Ju Ju Master wrote:
Mr.KISS 66 wrote:
I live in Canada! I got no right to bear arms!
Poor shoulders...
I still don't get why you guys think that walmart is evil. About the employees being mistreated, I've heard that the employees love their jobs at Wal-Mart, so you probably heard that from a site exaggerating, or more specifically, using propaganda (sp?)
Or perhaps the other way around. It is not a hidden fact that Walmart uses extreme measures to get "the lowest price" If they have the lowest prices around, but also make the largest profit...

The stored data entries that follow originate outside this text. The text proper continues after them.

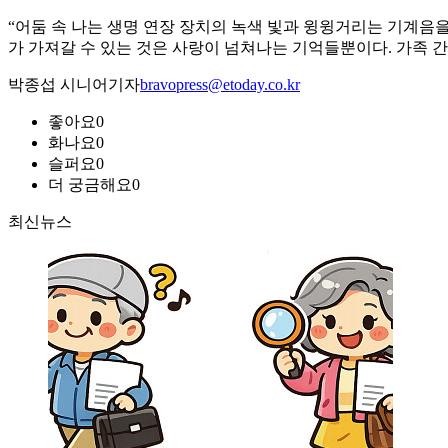
“어둠 속 나는 생명 연장 장치의 녹색 빛과 윙윙거리는 기계음을 
가 가져갈 수 있는 것은 사랑이 넘쳐나는 기억들뿐이다. 가족 간
박종섭 시니어기자
bravopress@etoday.co.kr
좋아요
0
화나요
0
슬퍼요
0
더 궁금해요
0
최신뉴스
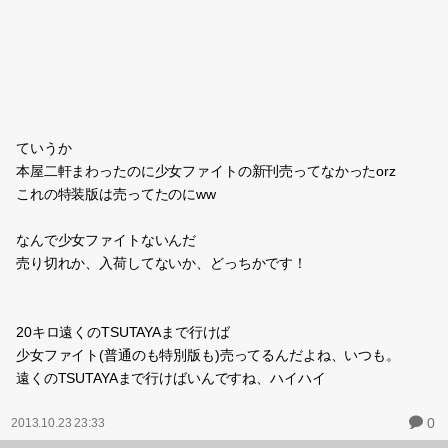
ていうか
本屋二軒まわったのに少女ファイトの新刊売ってなかったorz
これの特装版は売ってたのにww
なんで少女ファイトないんだ
売り切れか、入荷してないか、どっちかです！
20キロ遠くのTSUTAYAまで行けば
少女ファイト(普通のも特別版も)売ってるんだよね、いつも。
遠くのTSUTAYAまで行けばいんですね、ハイハイ
0
2013.10.23 23:33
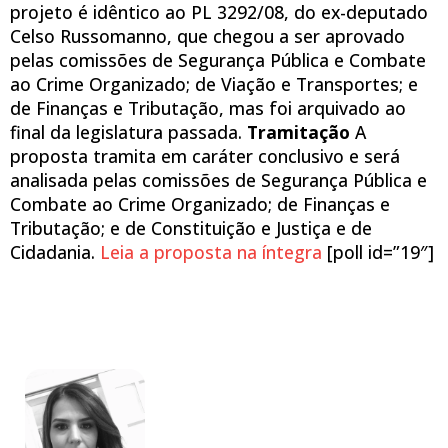
projeto é idêntico ao PL 3292/08, do ex-deputado
Celso Russomanno, que chegou a ser aprovado
pelas comissões de Segurança Pública e Combate
ao Crime Organizado; de Viação e Transportes; e
de Finanças e Tributação, mas foi arquivado ao
final da legislatura passada.
Tramitação
A
proposta tramita em caráter conclusivo e será
analisada pelas comissões de Segurança Pública e
Combate ao Crime Organizado; de Finanças e
Tributação; e de Constituição e Justiça e de
Cidadania.
Leia a proposta na íntegra
[poll id=”19″]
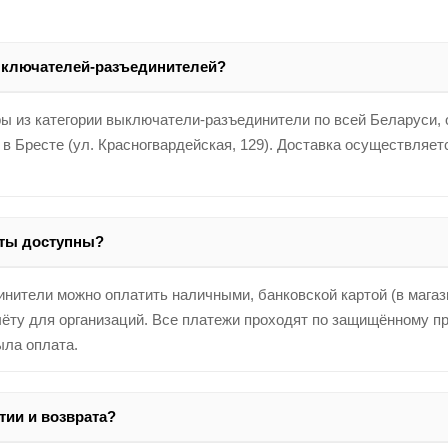
ыключателей-разъединителей?
ы из категории выключатели-разъединители по всей Беларуси, 
 в Бресте (ул. Красногвардейская, 129). Доставка осуществляе
аты доступны?
ители можно оплатить наличными, банковской картой (в магазин
ёту для организаций. Все платежи проходят по защищённому про
ыла оплата.
тии и возврата?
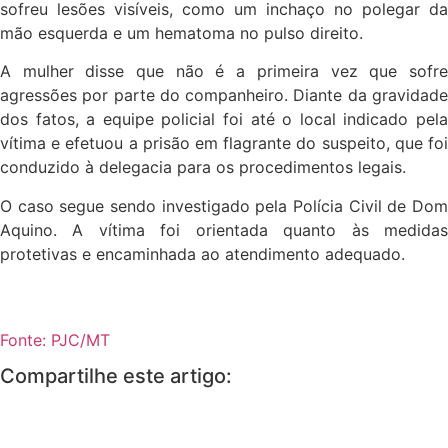
sofreu lesões visíveis, como um inchaço no polegar da
mão esquerda e um hematoma no pulso direito.
A mulher disse que não é a primeira vez que sofre
agressões por parte do companheiro. Diante da gravidade
dos fatos, a equipe policial foi até o local indicado pela
vítima e efetuou a prisão em flagrante do suspeito, que foi
conduzido à delegacia para os procedimentos legais.
O caso segue sendo investigado pela Polícia Civil de Dom
Aquino. A vítima foi orientada quanto às medidas
protetivas e encaminhada ao atendimento adequado.
Fonte: PJC/MT
Compartilhe este artigo:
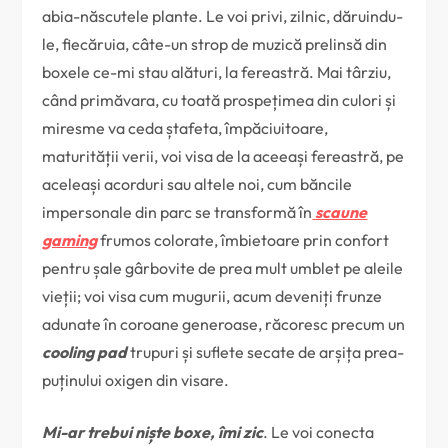
abia-născutele plante. Le voi privi, zilnic, dăruindu-
le, fiecăruia, câte-un strop de muzică prelinsă din
boxele ce-mi stau alături, la fereastră. Mai târziu,
când primăvara, cu toată prospețimea din culori și
miresme va ceda ștafeta, împăciuitoare,
maturității verii, voi visa de la aceeași fereastră, pe
aceleași acorduri sau altele noi, cum băncile
impersonale din parc se transformă în
scaune
gaming
frumos colorate, îmbietoare prin confort
pentru șale gârbovite de prea mult umblet pe aleile
vieții; voi visa cum mugurii, acum deveniți frunze
adunate în coroane generoase, răcoresc precum un
cooling pad
trupuri și suflete secate de arșița prea-
puținului oxigen din visare.
Mi-ar trebui niște boxe, îmi zic
. Le voi conecta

Heres something for you to chew on.
From Thomas Friedman's
The World is Flat, pp.214-216
'The New Yourk Times reported (Nov. 1, 2004) that Wal-Mart spent about $1.3 billion of its $256 billion in revenue in 2003 on employee health care, to insure about 537,000 people, or about 45% or its workforce. Wal-Mart's biggest competitor, though, Costco Wholesale, insured 96 percent of its eligible full-time or part-time employees. Costco emplyees become eligible for health insurance after three months working full-time or six months working part-time. At Wal-Mart, most full-time employees have to wait six months to become eligible, while part-timers are not eligible for at least two years. According to the Times, full-time employees at Wal-Mart requires employees to cover 33 percent of the cost of their benefits, and it plans to reduce that employee contribution to 30 percent. Wal-Mart-Sponsored health plans have monthly premiums for family coverage ranging as high as $264 and out-of-pocket expenses as high as $13,000 in some cases, and such medical costs make health coverage unaffordable even for many Wal-Mart employees who are covered, the Times said.

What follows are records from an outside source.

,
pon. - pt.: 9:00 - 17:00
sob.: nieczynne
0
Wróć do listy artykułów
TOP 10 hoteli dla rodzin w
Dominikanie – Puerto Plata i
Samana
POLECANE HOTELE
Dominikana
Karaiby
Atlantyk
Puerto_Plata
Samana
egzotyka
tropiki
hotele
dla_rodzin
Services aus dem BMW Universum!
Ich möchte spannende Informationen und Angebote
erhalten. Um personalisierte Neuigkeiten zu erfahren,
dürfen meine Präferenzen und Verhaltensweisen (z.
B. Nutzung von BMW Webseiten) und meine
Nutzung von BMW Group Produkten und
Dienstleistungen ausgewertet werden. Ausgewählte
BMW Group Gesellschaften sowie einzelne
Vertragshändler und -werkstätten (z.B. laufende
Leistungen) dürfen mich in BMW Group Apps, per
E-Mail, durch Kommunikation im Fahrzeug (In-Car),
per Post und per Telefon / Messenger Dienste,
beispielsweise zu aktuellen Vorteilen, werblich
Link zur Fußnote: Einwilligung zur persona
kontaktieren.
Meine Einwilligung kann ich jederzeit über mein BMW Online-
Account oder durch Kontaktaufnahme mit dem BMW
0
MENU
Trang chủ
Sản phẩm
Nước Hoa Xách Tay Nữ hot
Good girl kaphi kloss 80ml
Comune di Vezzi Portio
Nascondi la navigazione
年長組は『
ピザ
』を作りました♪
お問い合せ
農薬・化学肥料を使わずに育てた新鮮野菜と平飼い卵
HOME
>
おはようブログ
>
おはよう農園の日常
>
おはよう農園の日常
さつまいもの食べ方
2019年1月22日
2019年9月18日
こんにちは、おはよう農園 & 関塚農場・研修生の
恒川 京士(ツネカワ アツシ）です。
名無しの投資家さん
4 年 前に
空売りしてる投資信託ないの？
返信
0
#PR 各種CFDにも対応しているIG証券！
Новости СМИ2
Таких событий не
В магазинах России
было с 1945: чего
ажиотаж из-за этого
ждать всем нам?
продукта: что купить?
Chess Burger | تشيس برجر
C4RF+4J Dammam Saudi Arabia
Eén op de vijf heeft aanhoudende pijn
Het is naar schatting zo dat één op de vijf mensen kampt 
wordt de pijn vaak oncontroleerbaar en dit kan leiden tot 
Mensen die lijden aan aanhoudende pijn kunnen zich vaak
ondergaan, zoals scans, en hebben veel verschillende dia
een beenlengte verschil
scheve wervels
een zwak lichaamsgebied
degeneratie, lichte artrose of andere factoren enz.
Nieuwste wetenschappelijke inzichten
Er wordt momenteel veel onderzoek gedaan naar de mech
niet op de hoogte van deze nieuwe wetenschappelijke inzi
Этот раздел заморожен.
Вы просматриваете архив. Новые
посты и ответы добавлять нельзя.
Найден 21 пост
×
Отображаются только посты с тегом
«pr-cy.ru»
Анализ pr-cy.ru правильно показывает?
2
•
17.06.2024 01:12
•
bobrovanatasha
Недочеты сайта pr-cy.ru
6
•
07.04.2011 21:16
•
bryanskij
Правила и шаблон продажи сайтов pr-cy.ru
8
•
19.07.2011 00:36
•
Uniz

But the same article went on to say this: "If there is any place where Wal-mart's labor costs find support, it is Wall Street, where Costco has taken a drubbing from analysts who say its labor costs are too high." Wal-Mart has taken for fat and friction out than Costco, which has kept more in, because it feels a different obligation to it's workers. Costco's pre-tax profit margin is only 2.7 percent of revenue, less than half Wal-Mart's margin of 5.5 percent.'
It goes on, but most of you are probably not reading anymore anyway, so Ill just say that if you really study this issue, you will find that Wal-Mart isn't all its cracked up to be.